*Problem to work on*.
Your output should be the complete listing, word for word, with no pictures in it.

*Records provided*.
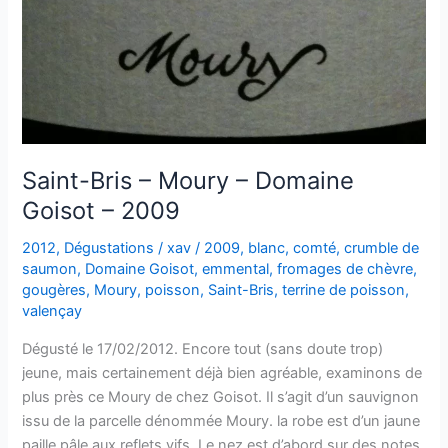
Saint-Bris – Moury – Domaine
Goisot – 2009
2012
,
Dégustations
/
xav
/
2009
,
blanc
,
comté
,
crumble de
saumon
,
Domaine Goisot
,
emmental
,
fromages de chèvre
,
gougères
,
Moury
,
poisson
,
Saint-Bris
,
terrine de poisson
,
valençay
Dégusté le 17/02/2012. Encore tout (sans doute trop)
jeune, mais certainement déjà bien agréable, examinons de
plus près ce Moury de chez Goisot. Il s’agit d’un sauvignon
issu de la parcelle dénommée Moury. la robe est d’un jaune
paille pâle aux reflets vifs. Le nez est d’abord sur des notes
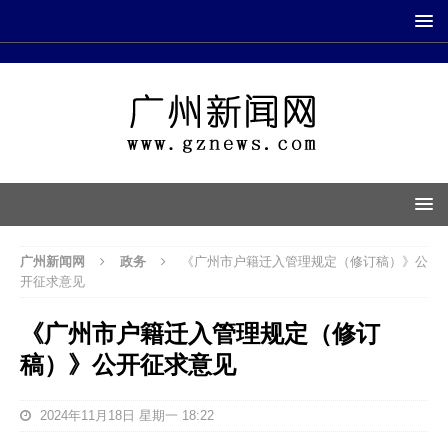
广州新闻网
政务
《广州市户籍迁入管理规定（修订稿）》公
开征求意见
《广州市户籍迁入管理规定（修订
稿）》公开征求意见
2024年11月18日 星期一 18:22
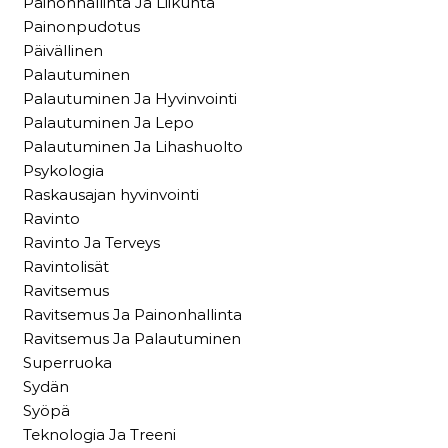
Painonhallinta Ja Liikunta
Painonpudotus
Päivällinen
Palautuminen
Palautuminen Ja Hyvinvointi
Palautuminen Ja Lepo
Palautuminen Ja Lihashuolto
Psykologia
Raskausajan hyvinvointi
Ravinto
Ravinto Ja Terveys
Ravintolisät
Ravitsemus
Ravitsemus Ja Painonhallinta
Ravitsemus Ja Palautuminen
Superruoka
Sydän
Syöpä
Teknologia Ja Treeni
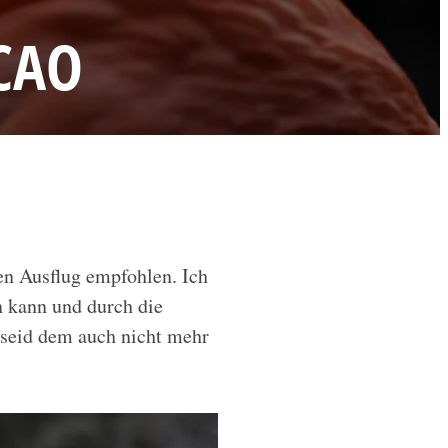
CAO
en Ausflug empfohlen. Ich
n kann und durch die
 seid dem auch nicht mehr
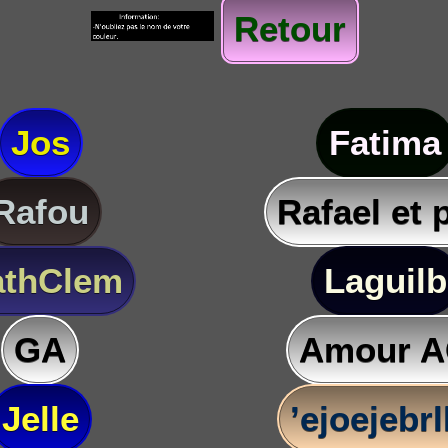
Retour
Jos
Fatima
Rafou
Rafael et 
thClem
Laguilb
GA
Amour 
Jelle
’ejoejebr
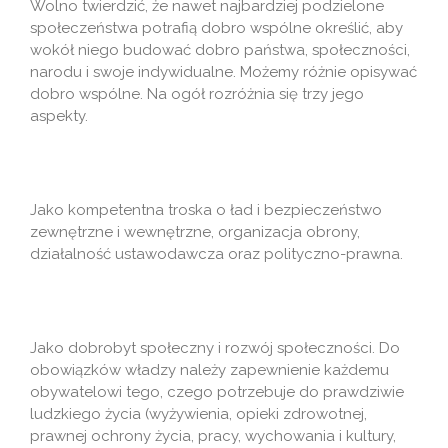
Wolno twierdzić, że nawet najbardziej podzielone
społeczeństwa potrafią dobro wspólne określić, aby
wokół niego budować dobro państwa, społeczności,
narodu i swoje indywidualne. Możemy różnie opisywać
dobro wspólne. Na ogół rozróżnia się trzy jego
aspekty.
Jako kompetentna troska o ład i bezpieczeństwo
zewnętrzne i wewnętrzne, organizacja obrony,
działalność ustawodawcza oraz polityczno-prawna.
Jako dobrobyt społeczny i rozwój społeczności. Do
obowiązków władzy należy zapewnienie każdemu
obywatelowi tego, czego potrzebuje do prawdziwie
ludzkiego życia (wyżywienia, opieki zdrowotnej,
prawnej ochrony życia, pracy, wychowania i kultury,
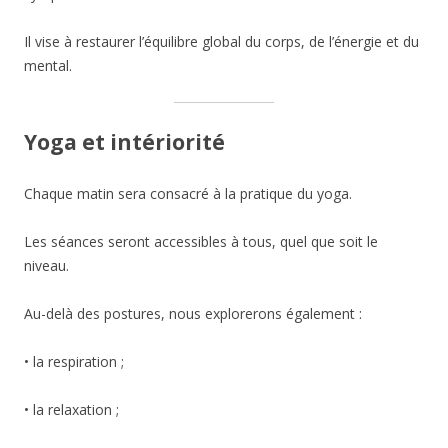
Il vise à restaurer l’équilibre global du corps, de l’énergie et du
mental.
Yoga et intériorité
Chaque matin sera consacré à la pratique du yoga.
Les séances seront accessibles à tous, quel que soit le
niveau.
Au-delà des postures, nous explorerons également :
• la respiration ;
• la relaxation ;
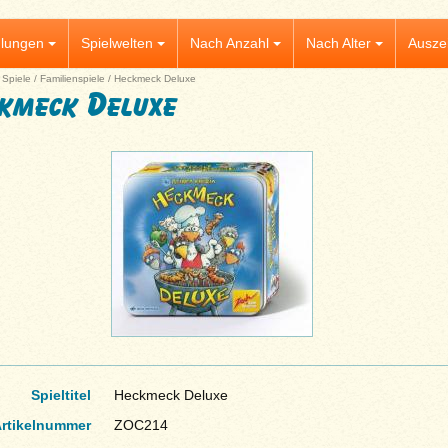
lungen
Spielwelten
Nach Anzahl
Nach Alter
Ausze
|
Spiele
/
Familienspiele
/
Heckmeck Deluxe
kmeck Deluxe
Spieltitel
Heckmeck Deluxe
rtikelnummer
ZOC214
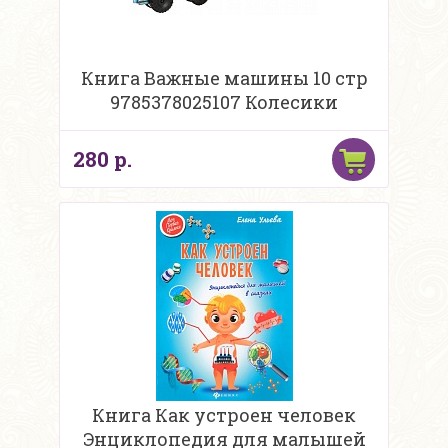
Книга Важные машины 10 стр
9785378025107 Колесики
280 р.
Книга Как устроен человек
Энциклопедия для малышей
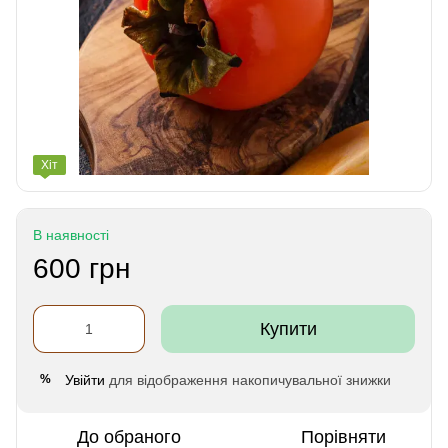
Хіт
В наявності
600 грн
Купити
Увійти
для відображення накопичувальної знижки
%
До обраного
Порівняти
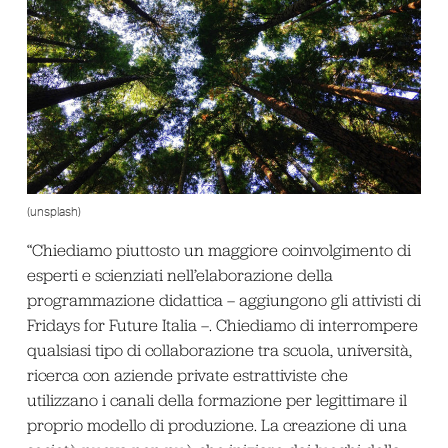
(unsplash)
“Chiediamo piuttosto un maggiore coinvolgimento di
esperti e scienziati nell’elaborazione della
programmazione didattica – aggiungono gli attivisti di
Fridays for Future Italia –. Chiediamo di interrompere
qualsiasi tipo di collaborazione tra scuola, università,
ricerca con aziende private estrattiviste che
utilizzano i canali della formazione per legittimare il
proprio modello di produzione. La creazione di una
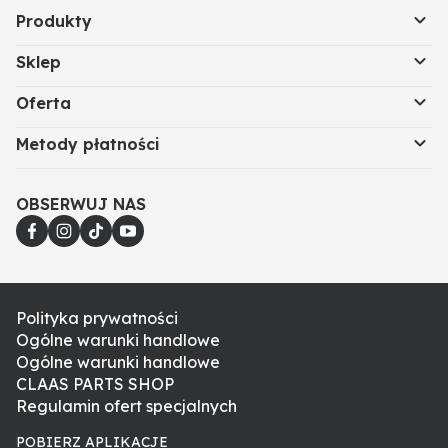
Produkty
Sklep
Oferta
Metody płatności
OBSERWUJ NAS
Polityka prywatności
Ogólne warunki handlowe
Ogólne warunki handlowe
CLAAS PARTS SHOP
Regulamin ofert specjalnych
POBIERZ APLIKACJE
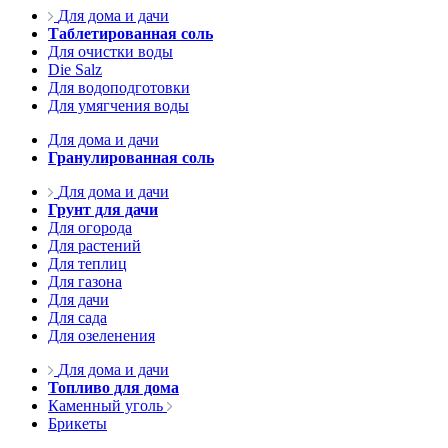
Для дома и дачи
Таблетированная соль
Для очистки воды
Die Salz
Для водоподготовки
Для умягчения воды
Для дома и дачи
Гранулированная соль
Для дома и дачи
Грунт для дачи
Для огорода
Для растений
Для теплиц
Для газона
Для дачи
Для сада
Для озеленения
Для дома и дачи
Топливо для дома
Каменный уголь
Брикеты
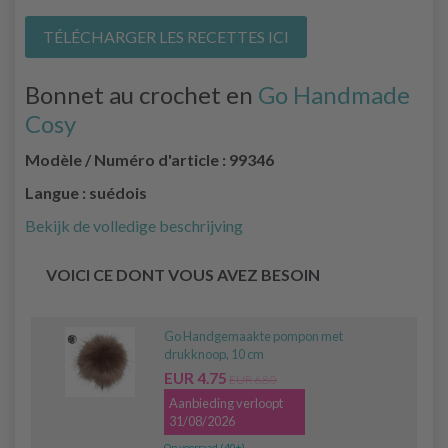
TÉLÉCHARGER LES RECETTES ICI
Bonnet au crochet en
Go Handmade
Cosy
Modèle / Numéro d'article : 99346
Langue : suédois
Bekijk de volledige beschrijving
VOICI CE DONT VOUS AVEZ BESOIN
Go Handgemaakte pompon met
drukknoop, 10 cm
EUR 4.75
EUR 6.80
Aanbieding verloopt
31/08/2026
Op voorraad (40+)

*Final answer*.
Saint-Bris – Moury – Domaine
Goisot – 2009
2012
,
Dégustations
/
xav
/
2009
,
blanc
,
comté
,
crumble de
saumon
,
Domaine Goisot
,
emmental
,
fromages de chèvre
,
gougères
,
Moury
,
poisson
,
Saint-Bris
,
terrine de poisson
,
valençay
Dégusté le 17/02/2012. Encore tout (sans doute trop)
jeune, mais certainement déjà bien agréable, examinons de
plus près ce Moury de chez Goisot. Il s’agit d’un sauvignon
issu de la parcelle dénommée Moury. la robe est d’un jaune
paille pâle aux reflets vifs. Le nez est d’abord sur des notes
广州新闻网
政务
《广州市户籍迁入管理规定（修订稿）》公
开征求意见
《广州市户籍迁入管理规定（修订
稿）》公开征求意见
2024年11月18日 星期一 18:22
Painonhallinta Ja Liikunta
Painonpudotus
Päivällinen
Palautuminen
Palautuminen Ja Hyvinvointi
Palautuminen Ja Lepo
Palautuminen Ja Lihashuolto
Psykologia
Raskausajan hyvinvointi
Ravinto
Ravinto Ja Terveys
Ravintolisät
Ravitsemus
Ravitsemus Ja Painonhallinta
Ravitsemus Ja Palautuminen
Superruoka
Sydän
Syöpä
Teknologia Ja Treeni
CAO
en Ausflug empfohlen. Ich
n kann und durch die
 seid dem auch nicht mehr
Retour
Jos
Fatima
Rafou
Rafael et 
thClem
Laguilb
GA
Amour 
Jelle
’ejoejebr
Wolno twierdzić, że nawet najbardziej podzielone
społeczeństwa potrafią dobro wspólne określić, aby
wokół niego budować dobro państwa, społeczności,
narodu i swoje indywidualne. Możemy różnie opisywać
dobro wspólne. Na ogół rozróżnia się trzy jego
aspekty.
Jako kompetentna troska o ład i bezpieczeństwo
zewnętrzne i wewnętrzne, organizacja obrony,
działalność ustawodawcza oraz polityczno-prawna.
Jako dobrobyt społeczny i rozwój społeczności. Do
obowiązków władzy należy zapewnienie każdemu
obywatelowi tego, czego potrzebuje do prawdziwie
ludzkiego życia (wyżywienia, opieki zdrowotnej,
prawnej ochrony życia, pracy, wychowania i kultury,
Il vise à restaurer l’équilibre global du corps, de l’énergie et du
mental.
Yoga et intériorité
Chaque matin sera consacré à la pratique du yoga.
Les séances seront accessibles à tous, quel que soit le
niveau.
Au-delà des postures, nous explorerons également :
• la respiration ;
• la relaxation ;
lungen
Spielwelten
Nach Anzahl
Nach Alter
Ausze
|
Spiele
/
Familienspiele
/
Heckmeck Deluxe
kmeck Deluxe
Spieltitel
Heckmeck Deluxe
rtikelnummer
ZOC214
Книга Важные машины 10 стр
9785378025107 Колесики
280 р.
Книга Как устроен человек
Энциклопедия для малышей
Хіт
В наявності
600 грн
Купити
Увійти
для відображення накопичувальної знижки
%
До обраного
Порівняти
(unsplash)
“Chiediamo piuttosto un maggiore coinvolgimento di
esperti e scienziati nell’elaborazione della
programmazione didattica – aggiungono gli attivisti di
Fridays for Future Italia –. Chiediamo di interrompere
qualsiasi tipo di collaborazione tra scuola, università,
ricerca con aziende private estrattiviste che
utilizzano i canali della formazione per legittimare il
proprio modello di produzione. La creazione di una
Produkty
Sklep
Oferta
Metody płatności
OBSERWUJ NAS
Polityka prywatności
Ogólne warunki handlowe
Ogólne warunki handlowe
CLAAS PARTS SHOP
Regulamin ofert specjalnych
POBIERZ APLIKACJE
Для дома и дачи
Таблетированная соль
Для очистки воды
Die Salz
Для водоподготовки
Для умягчения воды
Для дома и дачи
Гранулированная соль
Для дома и дачи
Грунт для дачи
Для огорода
Для растений
Для теплиц
Для газона
Для дачи
Для сада
Для озеленения
Для дома и дачи
Топливо для дома
Каменный уголь
Брикеты
TÉLÉCHARGER LES RECETTES ICI
Bonnet au crochet en
Go Handmade
Cosy
Modèle / Numéro d'article : 99346
Langue : suédois
Bekijk de volledige beschrijving
VOICI CE DONT VOUS AVEZ BESOIN
Go Handgemaakte pompon met
drukknoop, 10 cm
EUR 4.75
EUR 6.80
Aanbieding verloopt
31/08/2026
Op voorraad (40+)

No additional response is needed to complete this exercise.